The plant belonged to Squamellaria, a collection of species that grow on trees and are known for housing buckets of ants in what Dr. Chomicki previously showed to be a mutually beneficial relationship.

Each type of Squamellaria specializes in offering a different species of ant a nesting site that’s safe from predators and torrential rains. (In rainforests, there is a glut of ants with a scarcity of lodging options.) The ants, in return, provide crucial nutrients in the form of their feces to the rootless plants. The ants also carry the plants’ seeds to new bark crevices, allowing the next generation to flourish.

As Dr. Chomicki dissected the tuber, expecting to find a single kind of ant, he instead discovered something surprising — two distinct colonies of ants belonging to two different species.

Different groups of ants are notoriously violent toward one another, so Dr. Chomicki was puzzled by how the species could coexist without causing the whole plant-insect enterprise to collapse.

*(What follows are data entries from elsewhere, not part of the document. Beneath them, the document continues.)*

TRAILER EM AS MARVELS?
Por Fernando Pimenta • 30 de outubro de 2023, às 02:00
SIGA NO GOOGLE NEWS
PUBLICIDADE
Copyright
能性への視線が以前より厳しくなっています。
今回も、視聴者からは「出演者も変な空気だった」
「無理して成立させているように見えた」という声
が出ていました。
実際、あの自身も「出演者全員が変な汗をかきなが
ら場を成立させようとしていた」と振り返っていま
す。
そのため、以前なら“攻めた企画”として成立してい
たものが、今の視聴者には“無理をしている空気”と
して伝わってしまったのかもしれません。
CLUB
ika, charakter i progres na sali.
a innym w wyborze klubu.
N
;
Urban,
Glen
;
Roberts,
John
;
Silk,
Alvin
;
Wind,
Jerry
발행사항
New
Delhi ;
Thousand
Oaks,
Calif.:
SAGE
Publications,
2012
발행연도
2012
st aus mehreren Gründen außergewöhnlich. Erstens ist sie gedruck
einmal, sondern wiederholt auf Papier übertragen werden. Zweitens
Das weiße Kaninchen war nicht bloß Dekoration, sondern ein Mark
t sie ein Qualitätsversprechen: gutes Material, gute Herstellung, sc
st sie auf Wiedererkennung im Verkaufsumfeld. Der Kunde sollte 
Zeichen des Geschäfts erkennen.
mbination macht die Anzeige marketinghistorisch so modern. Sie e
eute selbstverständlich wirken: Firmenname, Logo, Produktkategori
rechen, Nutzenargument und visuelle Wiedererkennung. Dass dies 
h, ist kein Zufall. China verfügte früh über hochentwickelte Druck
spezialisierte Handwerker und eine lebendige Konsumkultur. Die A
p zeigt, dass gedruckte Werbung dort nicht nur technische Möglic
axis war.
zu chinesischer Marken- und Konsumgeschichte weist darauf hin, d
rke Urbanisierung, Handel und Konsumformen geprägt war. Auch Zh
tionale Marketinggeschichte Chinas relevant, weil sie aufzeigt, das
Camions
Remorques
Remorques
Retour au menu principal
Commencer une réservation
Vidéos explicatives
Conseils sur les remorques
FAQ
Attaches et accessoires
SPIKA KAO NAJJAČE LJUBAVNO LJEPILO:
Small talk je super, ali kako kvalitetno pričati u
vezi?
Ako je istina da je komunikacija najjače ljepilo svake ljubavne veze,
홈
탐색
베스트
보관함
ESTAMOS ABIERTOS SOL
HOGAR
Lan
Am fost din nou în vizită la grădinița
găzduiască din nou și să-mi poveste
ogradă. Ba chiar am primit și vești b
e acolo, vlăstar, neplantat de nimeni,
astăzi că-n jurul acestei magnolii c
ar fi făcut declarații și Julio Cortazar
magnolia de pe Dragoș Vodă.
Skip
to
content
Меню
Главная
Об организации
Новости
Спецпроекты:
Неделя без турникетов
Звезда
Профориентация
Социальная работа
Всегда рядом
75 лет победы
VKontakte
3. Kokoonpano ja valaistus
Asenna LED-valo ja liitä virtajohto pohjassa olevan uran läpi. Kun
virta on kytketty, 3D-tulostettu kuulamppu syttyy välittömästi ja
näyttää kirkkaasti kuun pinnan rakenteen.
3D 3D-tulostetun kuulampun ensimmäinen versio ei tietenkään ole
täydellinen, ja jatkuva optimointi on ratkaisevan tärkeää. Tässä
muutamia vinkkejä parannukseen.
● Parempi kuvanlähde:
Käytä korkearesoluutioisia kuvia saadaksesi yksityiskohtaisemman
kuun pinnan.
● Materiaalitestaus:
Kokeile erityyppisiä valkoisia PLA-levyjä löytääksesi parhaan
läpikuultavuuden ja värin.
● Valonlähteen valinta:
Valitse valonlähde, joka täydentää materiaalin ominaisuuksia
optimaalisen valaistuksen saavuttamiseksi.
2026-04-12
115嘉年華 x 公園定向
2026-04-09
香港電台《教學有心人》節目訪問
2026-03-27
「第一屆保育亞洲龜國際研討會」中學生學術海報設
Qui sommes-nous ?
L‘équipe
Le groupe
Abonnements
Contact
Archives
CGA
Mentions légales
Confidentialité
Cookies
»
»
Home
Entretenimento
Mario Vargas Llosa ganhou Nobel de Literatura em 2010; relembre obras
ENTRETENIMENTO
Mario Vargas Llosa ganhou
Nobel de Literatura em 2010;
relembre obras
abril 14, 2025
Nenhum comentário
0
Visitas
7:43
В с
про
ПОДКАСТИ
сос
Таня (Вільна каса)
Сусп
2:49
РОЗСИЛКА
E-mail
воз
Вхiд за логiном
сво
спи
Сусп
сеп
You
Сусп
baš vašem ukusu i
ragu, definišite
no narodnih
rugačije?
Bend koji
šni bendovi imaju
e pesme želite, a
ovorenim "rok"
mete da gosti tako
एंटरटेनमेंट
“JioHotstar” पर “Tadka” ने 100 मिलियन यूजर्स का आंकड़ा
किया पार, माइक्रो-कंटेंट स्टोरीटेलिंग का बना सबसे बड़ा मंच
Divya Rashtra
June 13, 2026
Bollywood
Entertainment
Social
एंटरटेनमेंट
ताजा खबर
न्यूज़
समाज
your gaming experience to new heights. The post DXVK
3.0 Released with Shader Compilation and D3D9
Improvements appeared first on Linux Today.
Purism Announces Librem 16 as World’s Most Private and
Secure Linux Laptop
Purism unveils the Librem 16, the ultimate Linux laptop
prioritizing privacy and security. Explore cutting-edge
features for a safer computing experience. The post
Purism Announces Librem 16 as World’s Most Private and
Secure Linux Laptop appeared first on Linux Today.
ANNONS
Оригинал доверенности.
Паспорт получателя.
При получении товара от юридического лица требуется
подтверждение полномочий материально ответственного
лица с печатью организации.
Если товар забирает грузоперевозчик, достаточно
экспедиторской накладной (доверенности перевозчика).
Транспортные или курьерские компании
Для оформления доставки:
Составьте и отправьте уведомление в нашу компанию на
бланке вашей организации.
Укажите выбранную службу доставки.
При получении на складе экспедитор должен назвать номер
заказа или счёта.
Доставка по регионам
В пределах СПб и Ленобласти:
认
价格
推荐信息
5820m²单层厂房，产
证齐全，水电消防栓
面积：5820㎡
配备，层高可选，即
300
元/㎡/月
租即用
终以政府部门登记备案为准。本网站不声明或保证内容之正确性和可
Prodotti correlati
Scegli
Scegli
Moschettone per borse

In a paper published Thursday in the journal Science, Dr. Chomicki and his colleagues show that some of these plants manage to serve as careful landlords, creating individual housing for up to five colonies of different species of ants, each within its own separate compartment. This feat of botanical architecture allows the insects to cohabit peacefully, creating abundance for multiple colonies and species within a single tuber.